Federal agencies are indeed hopelessly behind schedule on creating the rules to carry out Dodd-Frank.

RULEMAKING PROGRESS

The following four charts from DavisPolk show Dodd-Frank rulemaking progress by agency as of June 1, 2012:

Source: DavisPolk.

“They need to prioritize,” she says. “They need to make sure the rulemakings are cohesive and consistent, and they need to get them done.” Blair is calling for more cooperation among the agencies. “All their reputations are at stake here and they need to work together and make these decisions based on a public interest mandate,” she says.

“When you have inter-agency organizations there can be regulatory arbitrage,” says John Rogers, president and CEO of the CFA Institute and a council member. “Regardless of that, the mandate of the FSOC is very clear, has been outlined in law, and we need to get moving and keep the pace.”

Bair says that, as a regulator, she proposed that Congress create a systemic risk council that would be independently chaired by someone with a fixed term, similar to the way the Federal Reserve and FDIC operate. All too often, political independence is rare, she says.

“The Treasury Department and the Treasury Secretary are part of the administration and it is their job to support the policies and re-election prospects of their president,” she says. “They serve at his pleasure and they are part of his team. It does create a tension. It is difficult to wear both those hats when you are trying to chair a council that is composed of independent regulators, but you are also trying to be the good soldier for the President. That is a design weakness with the FSOC. Nonetheless, they need to exercise more leadership and get these rules done.”

What's Next

Bair says many of the most delayed rules are also among the most important. Among them is action on the Volcker Rule and its restrictions on proprietary trading by deposit-insured banks.
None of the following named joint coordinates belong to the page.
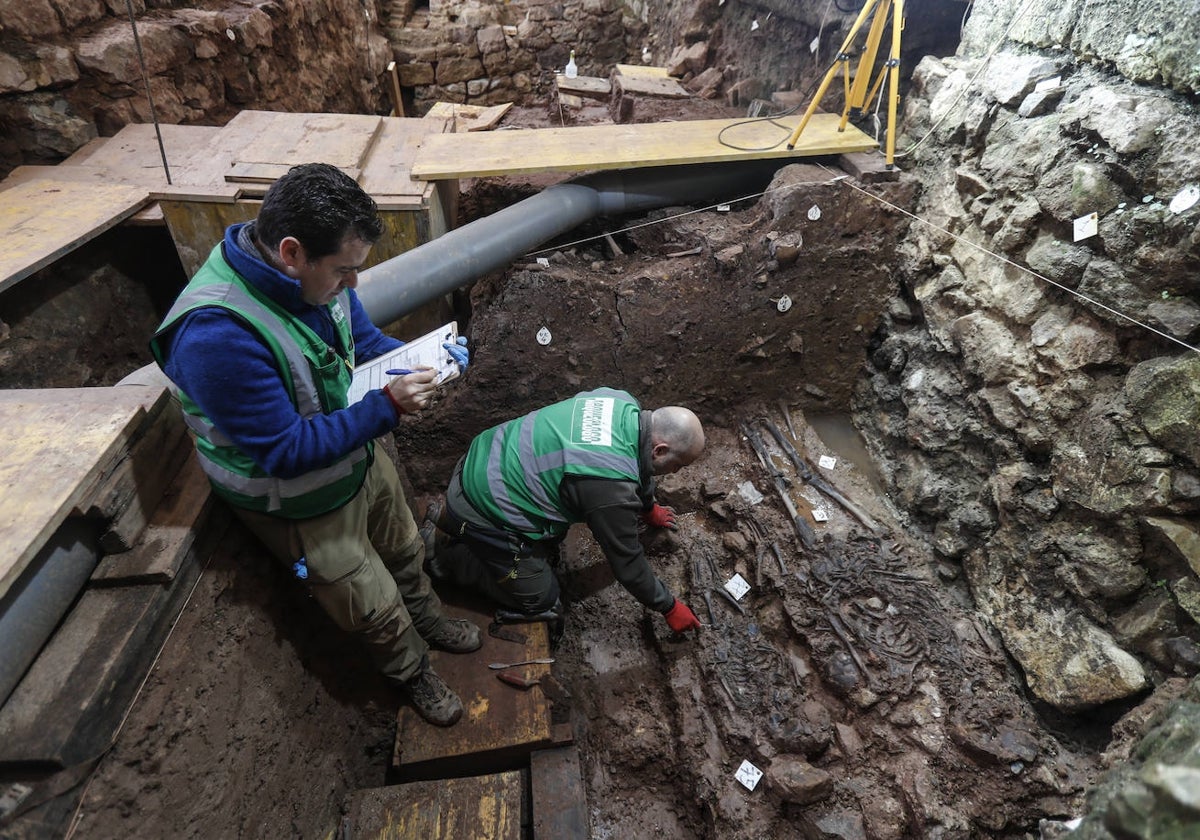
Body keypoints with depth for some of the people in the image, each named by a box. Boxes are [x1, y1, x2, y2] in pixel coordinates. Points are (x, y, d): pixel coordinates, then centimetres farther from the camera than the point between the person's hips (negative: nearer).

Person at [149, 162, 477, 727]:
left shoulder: (316, 275, -15)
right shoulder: (216, 333, -38)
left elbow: (365, 341, 4)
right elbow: (285, 450, -32)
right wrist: (386, 407, -35)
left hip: (359, 460, 7)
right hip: (301, 506, -6)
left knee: (404, 551, 28)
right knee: (374, 607, 14)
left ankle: (429, 622, 59)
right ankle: (412, 674, 46)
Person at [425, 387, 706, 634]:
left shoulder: (621, 403, -7)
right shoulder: (612, 488, -31)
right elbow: (627, 563, -16)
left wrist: (649, 506, 30)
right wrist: (669, 607, 0)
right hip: (484, 515, -8)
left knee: (551, 542, 28)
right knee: (541, 602, 8)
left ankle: (450, 514, 24)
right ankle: (442, 548, 10)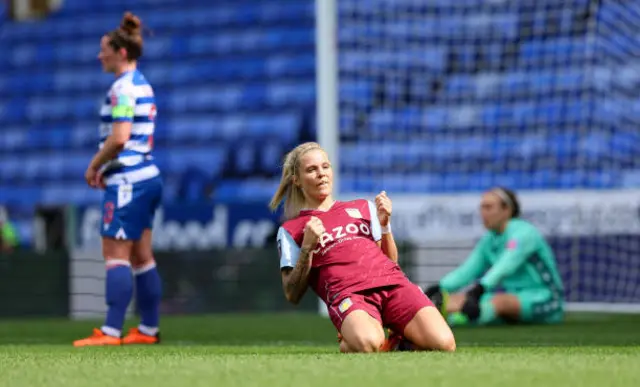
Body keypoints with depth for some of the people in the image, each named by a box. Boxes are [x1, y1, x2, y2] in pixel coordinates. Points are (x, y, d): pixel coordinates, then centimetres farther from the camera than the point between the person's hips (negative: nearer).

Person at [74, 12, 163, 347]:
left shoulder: (123, 88, -14)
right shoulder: (142, 86, 16)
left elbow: (119, 138, -23)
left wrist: (94, 166, -11)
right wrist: (107, 168, 15)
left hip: (128, 181, -10)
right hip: (145, 176, 10)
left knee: (115, 254, -9)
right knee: (141, 257, 11)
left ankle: (111, 331, -10)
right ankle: (149, 329, 14)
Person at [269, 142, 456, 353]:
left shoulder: (363, 208, 28)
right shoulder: (290, 231, 18)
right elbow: (292, 295, 7)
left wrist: (384, 224, 10)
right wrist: (307, 247, -5)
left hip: (392, 282, 3)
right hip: (347, 293, -3)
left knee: (444, 343, -24)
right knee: (368, 343, -40)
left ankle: (397, 340, 7)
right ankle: (348, 343, -3)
With a July deadline looming, advocates might have hoped that losses of at least a $3 billion from a bad derivatives trade by JPMorgan Chase would serve as a catalyst for action. Instead, during congressional testimony, CEO Jamie Dimon dismissed the proposed rule as “vague” and “unnecessary.” The debate over what financial strategies the Volcker Rule would, or wouldn't, put a stop to has since raged on.
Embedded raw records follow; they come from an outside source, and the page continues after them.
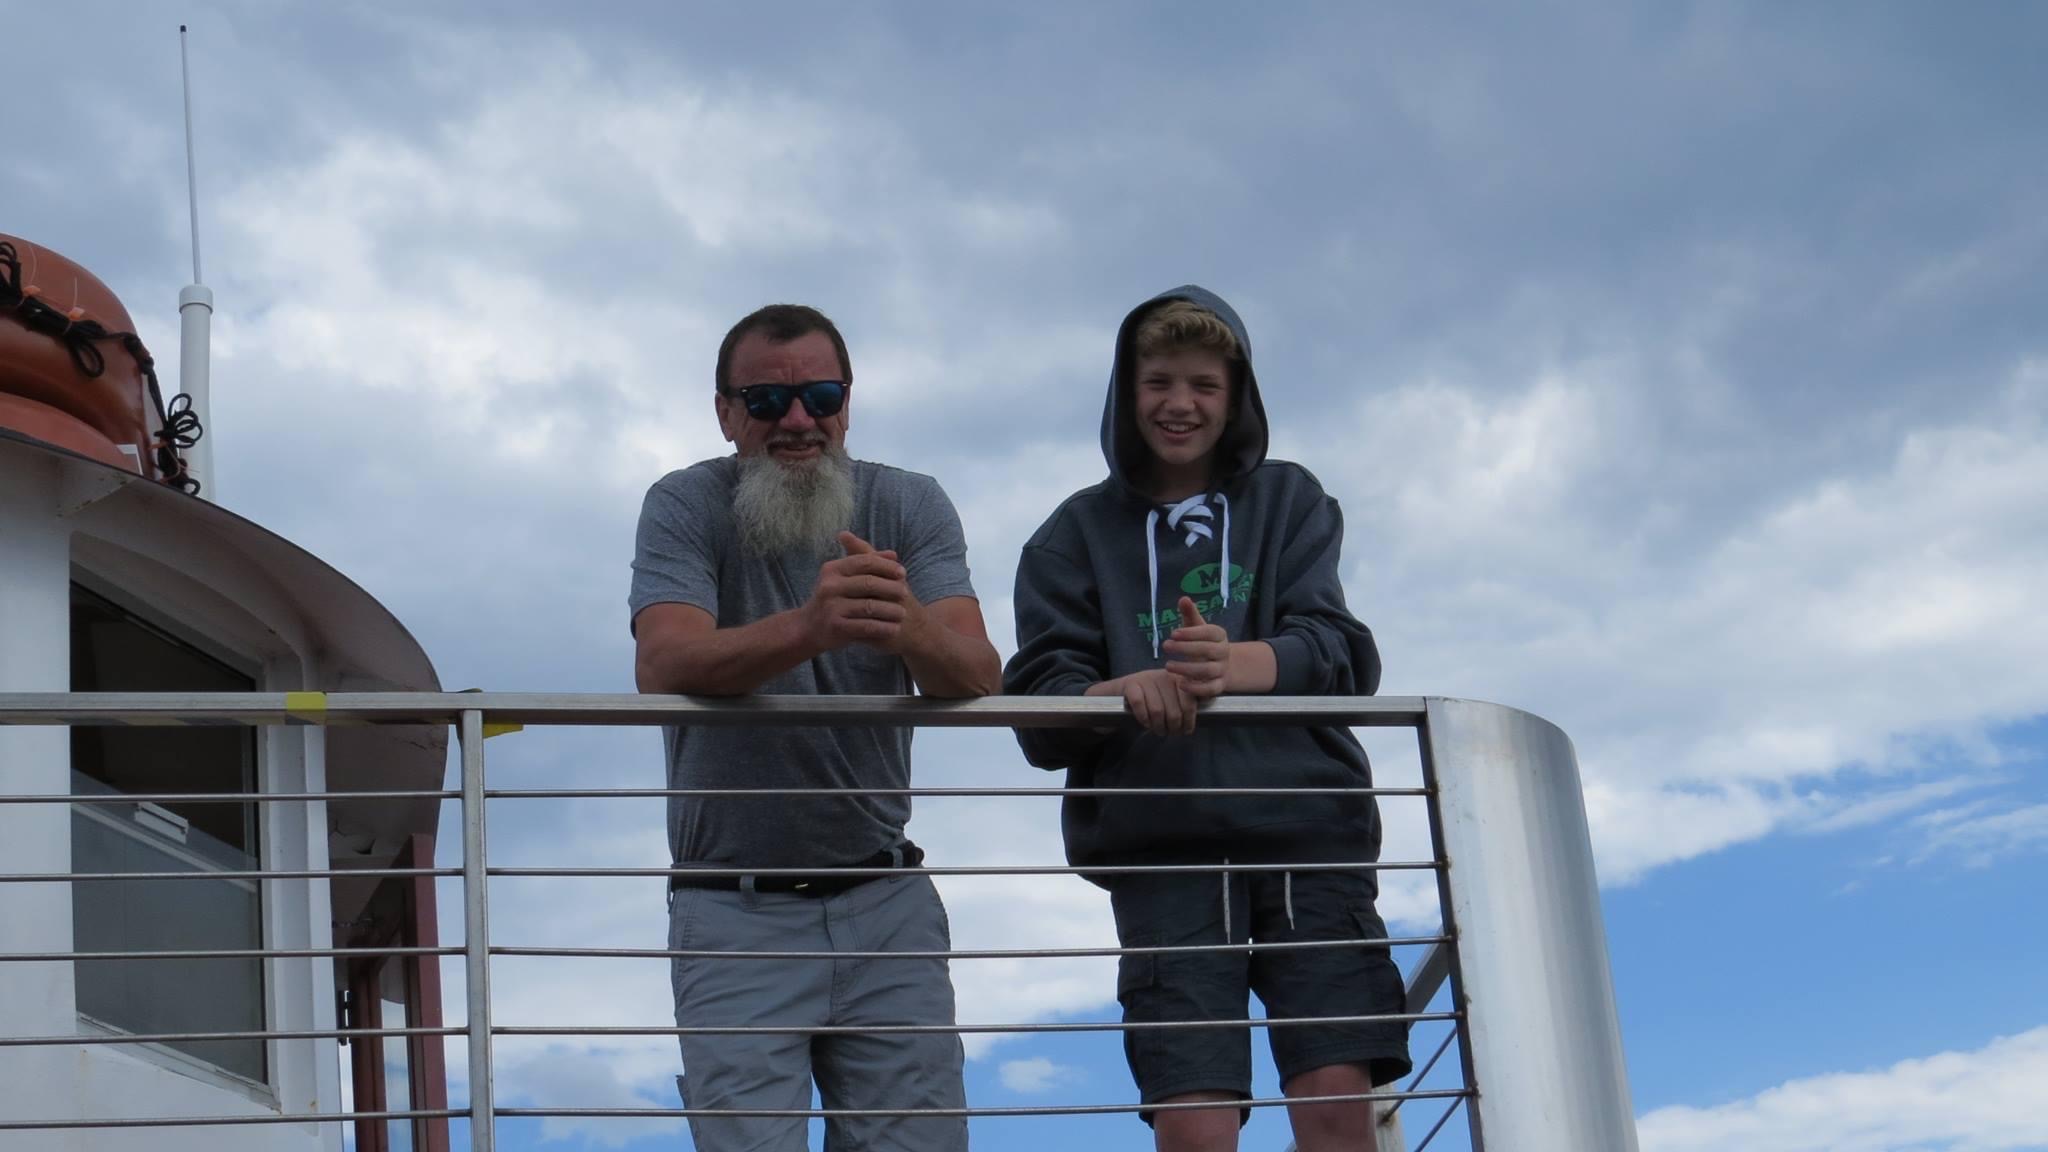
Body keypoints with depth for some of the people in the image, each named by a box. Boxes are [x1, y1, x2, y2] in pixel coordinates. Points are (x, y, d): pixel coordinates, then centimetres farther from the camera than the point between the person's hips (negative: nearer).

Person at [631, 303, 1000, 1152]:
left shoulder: (910, 506, 1)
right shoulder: (686, 506, -4)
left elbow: (977, 680, -14)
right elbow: (662, 666, -23)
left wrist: (909, 630, -39)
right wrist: (809, 628, -42)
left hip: (887, 899, 2)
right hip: (737, 913, -2)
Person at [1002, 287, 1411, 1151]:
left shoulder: (1289, 501, 15)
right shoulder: (1077, 534, 14)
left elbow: (1344, 654, 1)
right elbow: (1038, 710, 3)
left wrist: (1237, 664, -22)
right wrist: (1130, 690, -20)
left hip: (1307, 826, 0)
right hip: (1162, 846, 0)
“The fact remains they were using their excess deposits, which are insured by the government, to make these kinds of trades and these are very high-risk products,” Bair counters. “If they want to do that kind of thing they should not be doing it inside of an insured bank, they should have to go to the private market if that sort of high risk activity is something the private market wants to support … I don't even have to get to the Volcker Rule to know this wasn't something that was appropriate.”
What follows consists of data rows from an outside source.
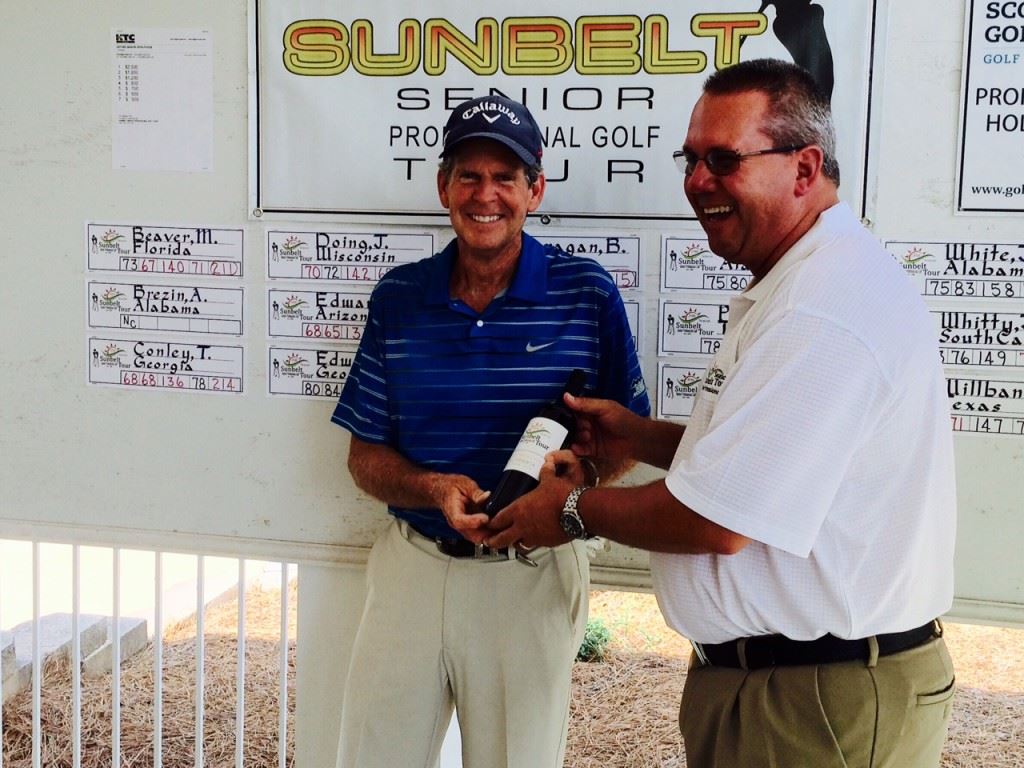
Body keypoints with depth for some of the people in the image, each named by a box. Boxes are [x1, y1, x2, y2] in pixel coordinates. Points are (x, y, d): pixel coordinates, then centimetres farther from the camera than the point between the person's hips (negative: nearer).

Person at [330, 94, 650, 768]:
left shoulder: (588, 295, -6)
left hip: (532, 571, -2)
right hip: (412, 563, 2)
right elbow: (366, 455, 5)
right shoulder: (398, 297, 2)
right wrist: (434, 489, -16)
Among the issues the council is demanding be addressed:

Acting immediately to propose and finalize rules that will “substantially strengthen both the quality and amount of capital that must be held by the nation's largest financial institutions.”

Activating a fully functioning OFR data collection and analytics system, including the integration of data collected by individual FSOC agencies and secure Senate confirmation of a director for the OFR.

Completing rules for greater oversight and transparency in the OTC derivatives market, including centralized clearing of and use of execution facilities for standardized contracts, margining and capital requirements, position limits, and “other measures necessary to “address harmful speculation and systemic contagion, including the credit derivatives markets.”

Focusing on international coordination of regulators, including the sharing of data, to ensure that global policymakers are aware of growing threats to financial stability.

Expediting rules for capital requirements, resolution planning, examination, and data collection for SIFIs.

“We don't have a good handle on what's happening in the shadow sector,” Bair says of the last item. “The regulators who are looking at this need to start making some decisions. Maybe it doesn't have to be a full-blown, bank-like regulatory regime; maybe it is just some basic capital and liquidity requirements. But if there are entities out there that can put the rest of us in peril and because of a failure would have systemic ramifications, they need to be designated.”